In 2008, Michigan passed energy legislation that required big utility companies to generate a certain percentage of their electricity from clean, renewable energy.
Fast-forward to 2018: Michigan gets more than 10 percent of our electricity from clean, renewable sources, like wind and solar, and new energy laws that took effect last year put us on track to increase this number to 15 percent by 2021.
In “State needs sound energy regulations,” Jan. 11, Jason Hayes of the Mackinac Center argues lawmakers should dismantle the renewable energy standard without giving a reason. He rightly notes clean energy is market competitive due to advances in technology and declining costs. He is also right that clean energy is here to stay.
We need a renewable energy standard because Michigan’s utilities are regulated monopolies. They might take modest steps toward building more clean energy on their own, but without a requirement, there are incentives which might encourage them to stick with fossil fuels.

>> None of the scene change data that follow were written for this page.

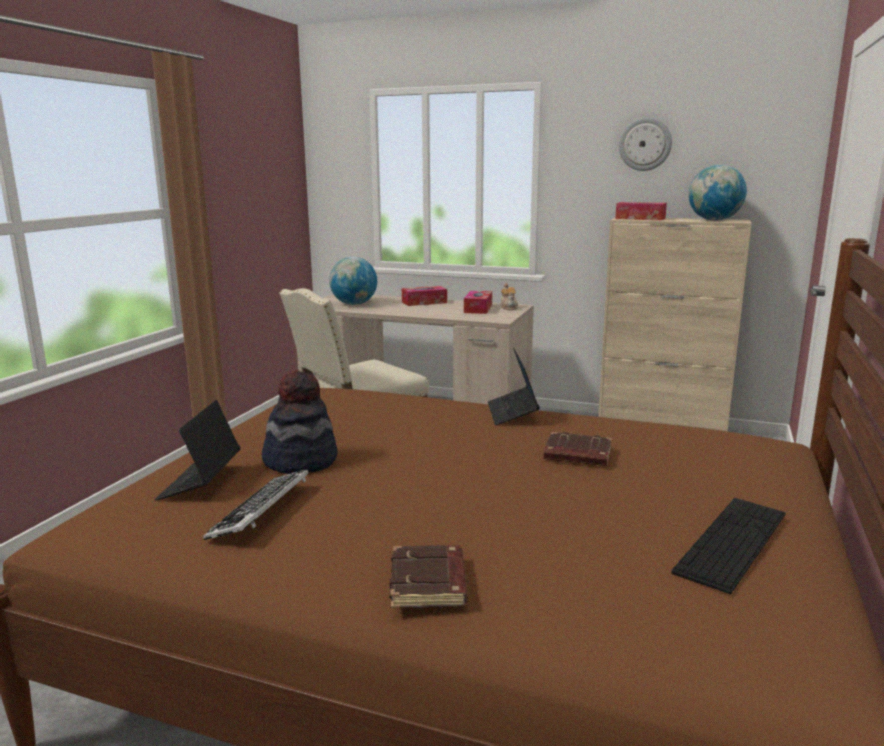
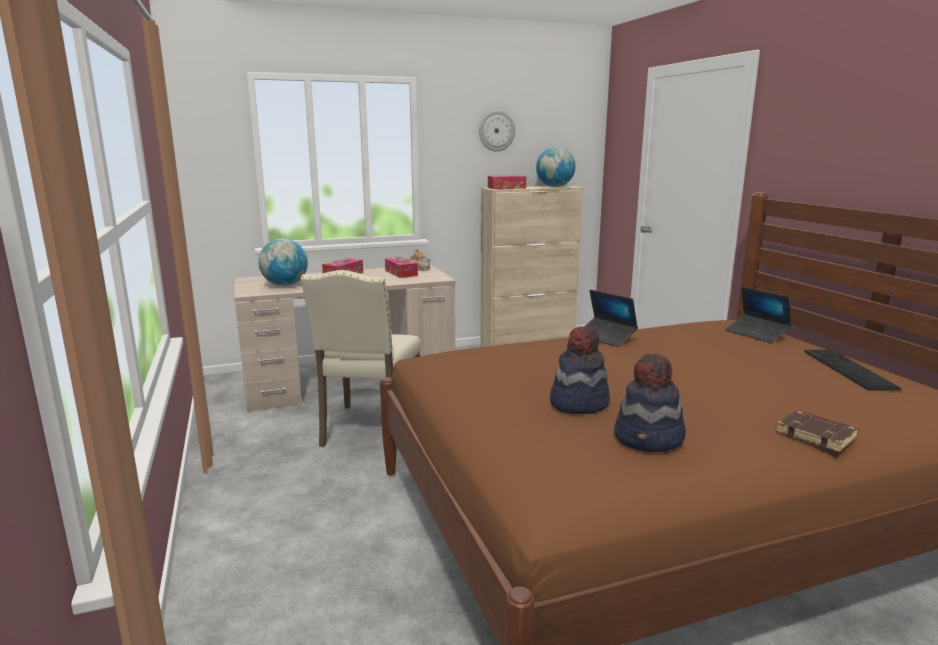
camera: 40 degrees left, 0 degrees up
laptop [155,400,240,501] -> laptop moved to [725,287,791,343]
keyboard [203,469,309,540] -> hat [614,353,686,452]
brown book [543,432,612,466] -> none

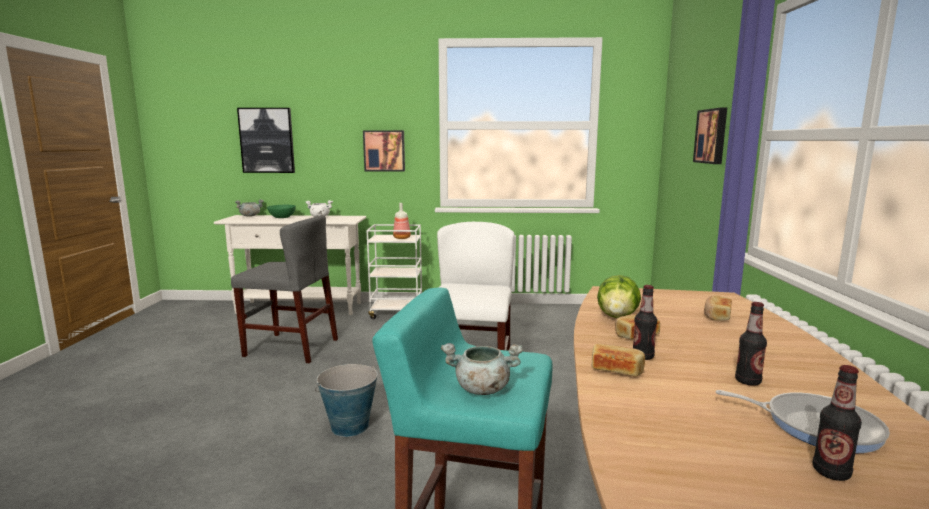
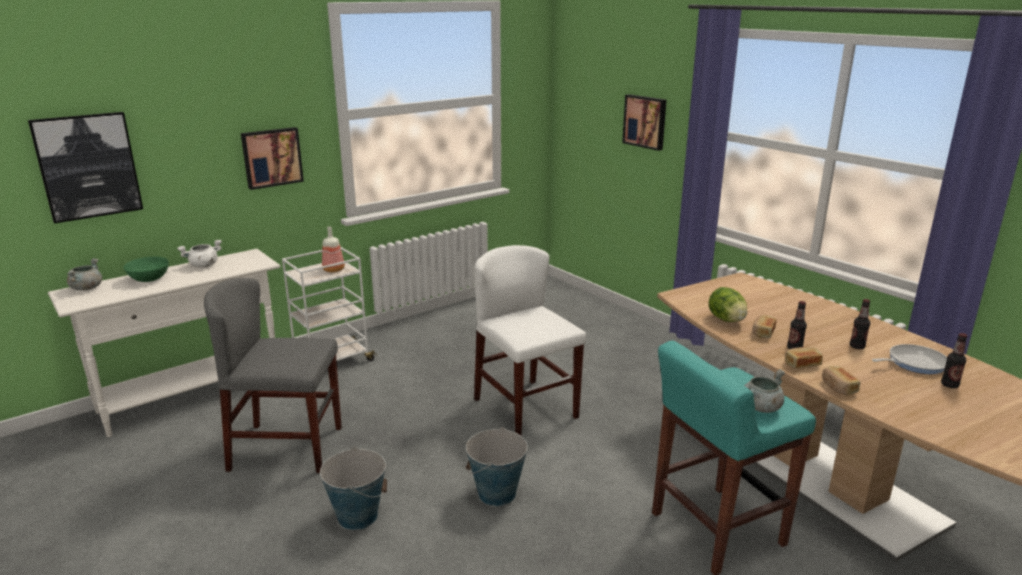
camera: 40 degrees left, 10 degrees up
grey chair [231,215,338,363] -> grey chair turned 150 degrees counterclockwise [204,278,342,473]
bread [704,295,732,321] -> bread moved to [822,366,860,396]
none -> bucket [320,447,387,530]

Ratepayers need strong policies like the renewable energy standard to ensure big utility companies invest in the lowest cost energy for their customers — and the lowest-cost energy also happens to be the cleanest. A recent analysis by Lazard Investment Bank found that clean, renewable energy, like wind and solar, is now cheaper than coal and even natural gas. That’s without any subsidies.
Despite declining costs for renewable energy, strong renewable energy policies are still necessary to guarantee continued investment. A growing number of large companies are requesting access to 100 percent renewable energy to power their operations. That’s because prices for clean, renewable energy are much more stable than other sources of energy, making it a safe long-term investment.